Une remarque : une émission sur les JAP juges d’application des peines, un mardi soir, m’a beaucoup appris et servi dès le lendemain à Fresnes. 

Pour finir, les livres que je souhaitais initialement faire partager trouvent souvent leur place. Ainsi m’ont-ils réservé de belles surprises, au cours de ces deux années, par les évocations, analyses, suggestions voire demandes qu’ils ont suscitées de la part de plusieurs détenus. Certains ont même pris des notes dans un carnet. Et quand l’un de ces jeunes détenus vous déclare, après avoir longtemps débattu sur la notion du « regard des autres » : « Je vous remercie car, grâce à vous, j’ai accepté le fait que j’aime lire. Maintenant, quand on me dit « Tu lis !? » Je réponds  » Oui, je lis. Et je veux que personne ne me dérange quand je lis. » Et quand ce jeune détenu (qui en a fait plus d’une !) vous analyse deux livres que vous lui avez prêtés, en exprimant des hypothèses sur les intentions des auteurs (London, Hemingway), du type : « Je ne sais pas si je me trompe, mais je pense qu’Hemingway, dans Le vieil homme et la mer, a voulu montrer que, dans la vie, il faut viser un objectif accessible et ne pas s’accrocher, coûte que coûte, à quelque chose d’impossible.

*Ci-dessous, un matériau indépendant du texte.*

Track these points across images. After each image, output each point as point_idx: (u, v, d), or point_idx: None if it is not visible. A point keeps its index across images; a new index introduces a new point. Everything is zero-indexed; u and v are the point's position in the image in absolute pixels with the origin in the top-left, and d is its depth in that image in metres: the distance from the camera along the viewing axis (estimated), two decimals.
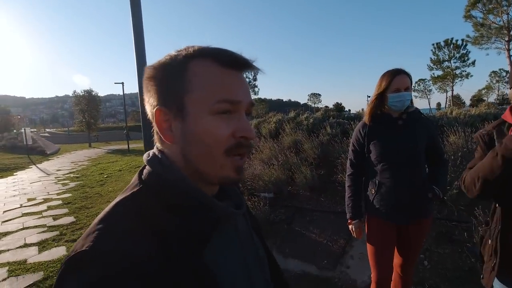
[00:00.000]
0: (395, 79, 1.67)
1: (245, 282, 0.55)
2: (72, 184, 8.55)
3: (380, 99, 1.74)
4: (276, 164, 4.53)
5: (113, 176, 9.45)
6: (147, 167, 0.54)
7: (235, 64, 0.51)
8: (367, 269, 2.57)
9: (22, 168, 12.99)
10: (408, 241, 1.82)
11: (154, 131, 0.55)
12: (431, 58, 34.01)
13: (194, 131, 0.49)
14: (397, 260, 1.89)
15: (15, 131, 32.79)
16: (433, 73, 34.94)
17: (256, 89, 70.15)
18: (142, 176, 0.53)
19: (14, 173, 11.50)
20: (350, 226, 1.93)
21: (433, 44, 33.28)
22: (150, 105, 0.52)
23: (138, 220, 0.45)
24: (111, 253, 0.39)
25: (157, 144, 0.55)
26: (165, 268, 0.42)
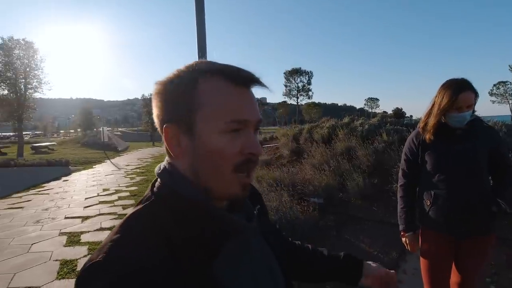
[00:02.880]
0: (460, 97, 1.55)
1: None
2: (138, 178, 9.53)
3: (442, 115, 1.64)
4: (327, 170, 4.48)
5: None
6: (158, 179, 0.55)
7: (243, 81, 0.51)
8: (420, 287, 2.41)
9: (99, 162, 14.90)
10: (466, 258, 1.69)
11: (164, 145, 0.55)
12: None
13: (203, 149, 0.49)
14: (454, 278, 1.76)
15: (95, 129, 37.73)
16: None
17: (310, 93, 69.23)
18: (154, 189, 0.54)
19: (93, 166, 13.26)
20: (403, 239, 1.86)
21: None
22: (158, 120, 0.53)
23: (149, 232, 0.46)
24: (121, 264, 0.41)
25: (167, 158, 0.56)
26: (172, 280, 0.43)
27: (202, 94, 0.49)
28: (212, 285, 0.46)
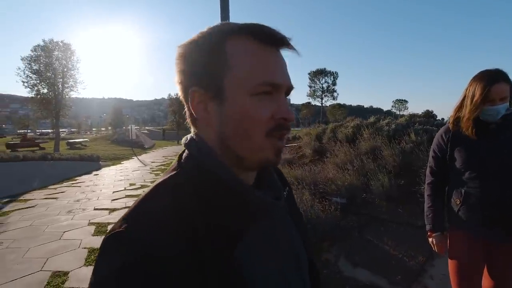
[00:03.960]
0: (493, 88, 1.44)
1: (279, 281, 0.50)
2: (162, 175, 9.83)
3: (475, 110, 1.53)
4: (351, 169, 4.36)
5: None
6: (185, 151, 0.53)
7: (275, 42, 0.48)
8: None
9: (127, 158, 15.54)
10: (501, 262, 1.56)
11: (187, 114, 0.53)
12: None
13: (234, 114, 0.46)
14: (486, 283, 1.64)
15: (124, 128, 39.55)
16: None
17: (335, 94, 67.80)
18: (182, 160, 0.52)
19: (122, 162, 13.86)
20: (430, 239, 1.77)
21: None
22: (182, 85, 0.50)
23: (171, 206, 0.44)
24: (140, 239, 0.39)
25: (193, 128, 0.54)
26: (190, 260, 0.40)
27: (231, 56, 0.46)
28: (233, 271, 0.43)
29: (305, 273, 0.58)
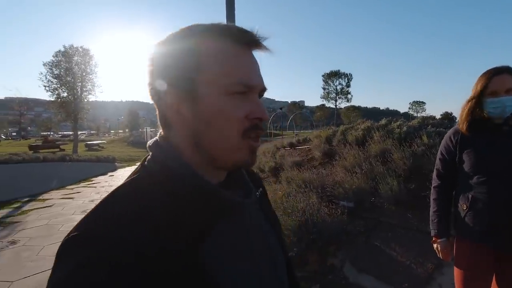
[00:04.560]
0: (493, 80, 1.42)
1: (253, 280, 0.49)
2: None
3: (476, 104, 1.50)
4: (360, 173, 4.27)
5: None
6: (150, 154, 0.52)
7: (247, 42, 0.48)
8: None
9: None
10: (510, 272, 1.49)
11: (158, 116, 0.52)
12: None
13: (208, 113, 0.46)
14: None
15: (140, 130, 40.56)
16: None
17: (349, 96, 66.83)
18: (145, 163, 0.51)
19: (136, 163, 14.04)
20: (435, 245, 1.71)
21: None
22: (155, 87, 0.49)
23: (132, 207, 0.42)
24: (100, 240, 0.38)
25: (161, 131, 0.53)
26: (154, 260, 0.38)
27: (205, 55, 0.46)
28: (200, 271, 0.42)
29: (283, 274, 0.58)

Parce que ce vieil homme, quand il voulait à tout prix rapporter l’espadon, n’a pas pêché les poissons plus petits alors qu’il en traversait des bans entiers. » Et lorsque ce jeune vous demande une liste de livres à lire pour n’être pas à court de références lorsqu’il sera sorti de prison… et qu’il dit que, cette fois, il a compris, et qu’il ne recommencera pas… 

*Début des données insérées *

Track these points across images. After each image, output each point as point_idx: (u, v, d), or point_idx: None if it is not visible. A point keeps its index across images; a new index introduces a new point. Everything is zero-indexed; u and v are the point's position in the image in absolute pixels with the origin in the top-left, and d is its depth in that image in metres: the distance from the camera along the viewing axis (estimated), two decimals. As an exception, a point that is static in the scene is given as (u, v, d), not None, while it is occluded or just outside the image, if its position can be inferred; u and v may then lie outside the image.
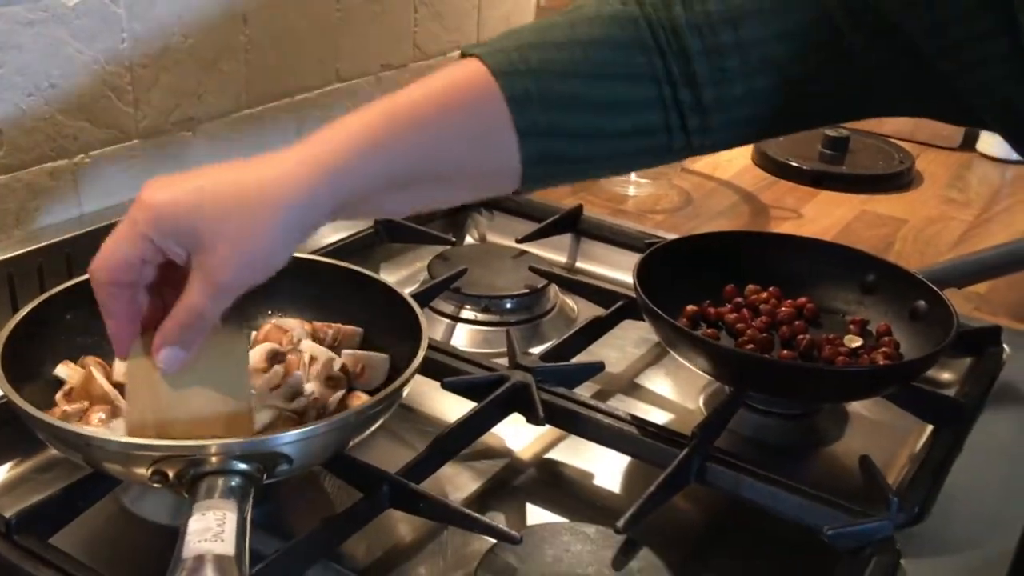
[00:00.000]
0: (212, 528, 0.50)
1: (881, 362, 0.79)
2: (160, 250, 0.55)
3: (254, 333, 0.77)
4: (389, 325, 0.76)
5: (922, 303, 0.84)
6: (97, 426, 0.66)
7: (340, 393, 0.72)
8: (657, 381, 0.89)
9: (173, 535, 0.66)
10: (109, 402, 0.68)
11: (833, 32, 0.61)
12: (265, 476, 0.59)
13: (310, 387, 0.72)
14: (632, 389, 0.88)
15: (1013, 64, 0.56)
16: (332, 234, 1.06)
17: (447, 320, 0.94)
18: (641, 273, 0.83)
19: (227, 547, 0.49)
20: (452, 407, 0.78)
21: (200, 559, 0.48)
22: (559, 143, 0.61)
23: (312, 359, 0.73)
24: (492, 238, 1.15)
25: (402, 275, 1.03)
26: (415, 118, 0.58)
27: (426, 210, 1.00)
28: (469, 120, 0.59)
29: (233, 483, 0.56)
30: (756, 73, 0.62)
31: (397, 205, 0.62)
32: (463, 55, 0.61)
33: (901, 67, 0.60)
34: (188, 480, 0.57)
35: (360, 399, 0.71)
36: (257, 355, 0.72)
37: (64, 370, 0.71)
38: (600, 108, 0.61)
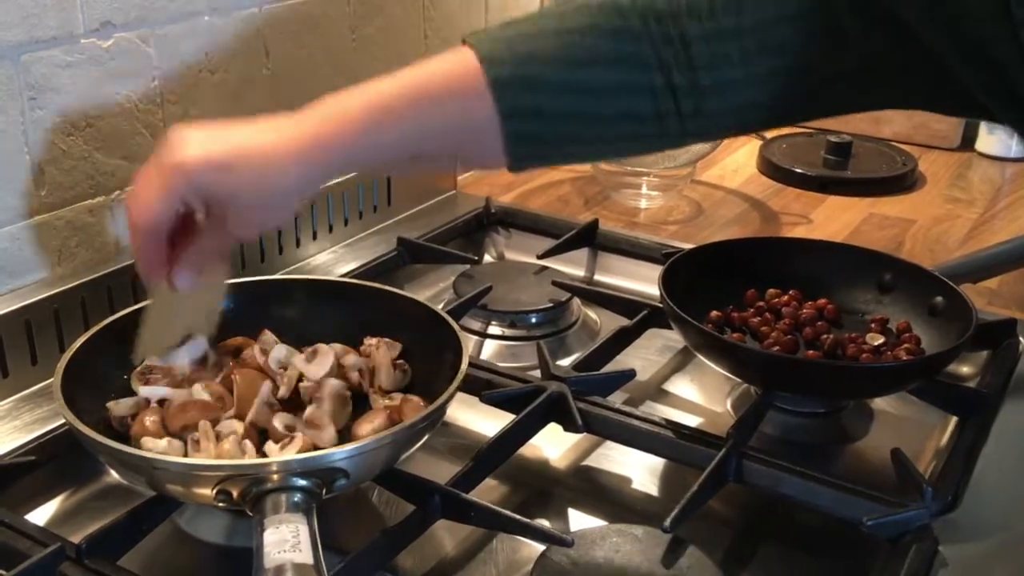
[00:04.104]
0: (288, 539, 0.52)
1: (905, 358, 0.82)
2: (186, 203, 0.62)
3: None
4: (423, 343, 0.78)
5: (940, 299, 0.87)
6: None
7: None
8: (683, 387, 0.91)
9: (227, 554, 0.69)
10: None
11: (832, 18, 0.63)
12: (324, 491, 0.61)
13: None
14: (660, 395, 0.90)
15: (1014, 49, 0.58)
16: (356, 258, 1.08)
17: (476, 336, 0.96)
18: (666, 282, 0.85)
19: (306, 556, 0.51)
20: (483, 421, 0.80)
21: (281, 569, 0.50)
22: (539, 124, 0.65)
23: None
24: (510, 255, 1.17)
25: (426, 295, 1.05)
26: (402, 104, 0.63)
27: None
28: (453, 103, 0.64)
29: (296, 499, 0.58)
30: (755, 58, 0.64)
31: (393, 172, 0.72)
32: (463, 43, 0.65)
33: (899, 55, 0.62)
34: (252, 498, 0.59)
35: (411, 402, 0.73)
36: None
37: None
38: (584, 92, 0.64)
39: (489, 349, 0.96)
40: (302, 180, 0.63)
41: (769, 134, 1.50)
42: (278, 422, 0.69)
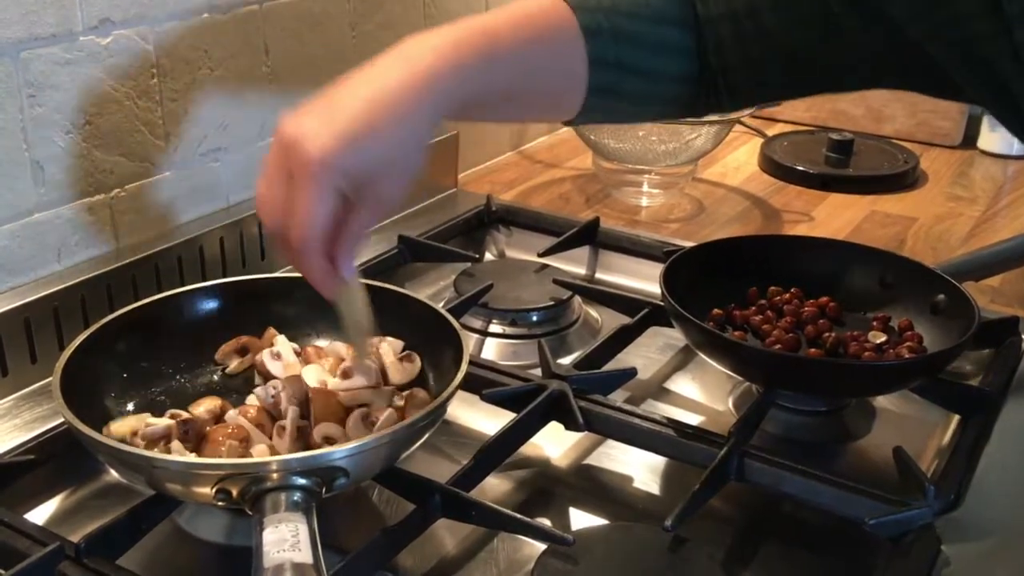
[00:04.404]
0: (287, 539, 0.52)
1: (907, 356, 0.81)
2: (343, 196, 0.57)
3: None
4: (424, 341, 0.78)
5: (942, 297, 0.86)
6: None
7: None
8: (685, 385, 0.91)
9: (227, 553, 0.69)
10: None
11: (825, 8, 0.64)
12: (324, 490, 0.60)
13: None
14: (662, 394, 0.89)
15: (999, 43, 0.58)
16: (356, 256, 1.08)
17: (476, 335, 0.96)
18: (667, 280, 0.85)
19: (305, 556, 0.51)
20: (484, 419, 0.80)
21: (280, 568, 0.50)
22: (621, 76, 0.68)
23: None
24: (511, 253, 1.17)
25: (427, 293, 1.05)
26: (507, 34, 0.63)
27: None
28: (546, 47, 0.65)
29: (295, 497, 0.58)
30: (750, 42, 0.67)
31: (488, 114, 0.71)
32: None
33: (893, 47, 0.64)
34: (251, 497, 0.58)
35: (417, 396, 0.73)
36: None
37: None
38: (659, 49, 0.68)
39: (490, 347, 0.96)
40: (433, 118, 0.60)
41: (770, 132, 1.50)
42: (318, 433, 0.69)
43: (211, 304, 0.80)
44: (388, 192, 0.59)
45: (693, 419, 0.84)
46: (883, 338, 0.85)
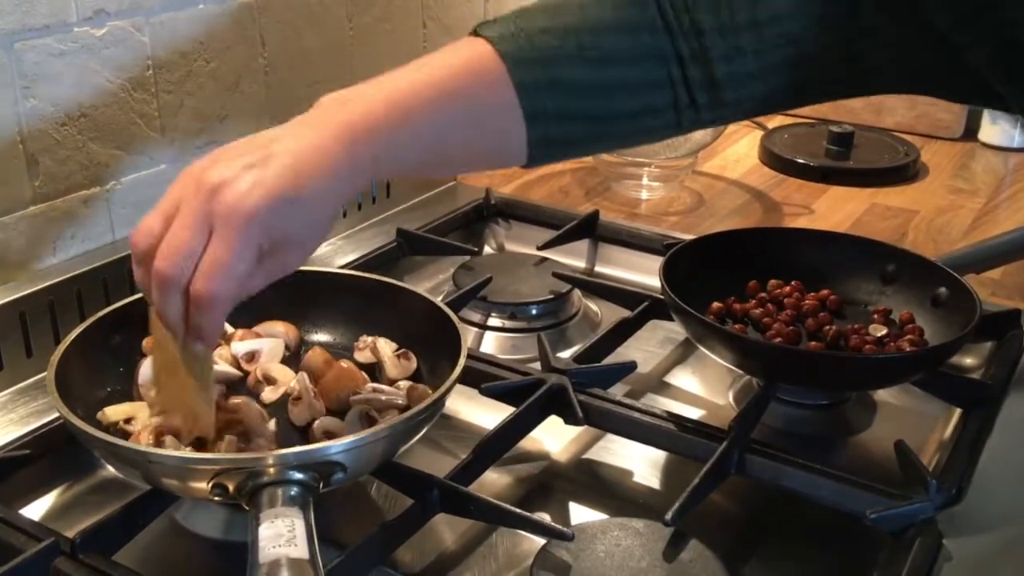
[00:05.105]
0: (284, 534, 0.51)
1: (908, 349, 0.81)
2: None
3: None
4: (423, 335, 0.78)
5: (943, 290, 0.86)
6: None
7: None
8: (685, 379, 0.90)
9: (225, 549, 0.69)
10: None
11: (852, 9, 0.62)
12: (322, 485, 0.60)
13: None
14: (662, 387, 0.89)
15: None
16: (355, 249, 1.07)
17: (475, 328, 0.96)
18: (667, 273, 0.84)
19: (301, 551, 0.50)
20: (483, 413, 0.80)
21: (276, 564, 0.49)
22: (565, 126, 0.64)
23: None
24: (510, 247, 1.16)
25: (426, 286, 1.05)
26: (421, 102, 0.59)
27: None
28: (478, 105, 0.61)
29: (292, 492, 0.58)
30: (770, 50, 0.64)
31: (420, 174, 0.66)
32: (473, 33, 0.63)
33: (916, 45, 0.62)
34: (248, 492, 0.58)
35: (418, 389, 0.73)
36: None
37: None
38: (608, 92, 0.63)
39: (489, 341, 0.95)
40: (355, 186, 0.57)
41: (771, 124, 1.49)
42: (319, 428, 0.69)
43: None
44: (296, 258, 0.57)
45: (693, 413, 0.83)
46: (884, 331, 0.85)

Pour tout cela, je vous remercie, Madame Persoz, comme je remercie l’ANVP. 

Je vous souhaite le meilleur pour la suite, vous qui avez donné, et donnez encore tant aux autres. Je suis sûre que ce que vous avez donné pendant toutes ces années de visites, nombre de personnes ont su le recevoir. Vous êtes un modèle pour nous.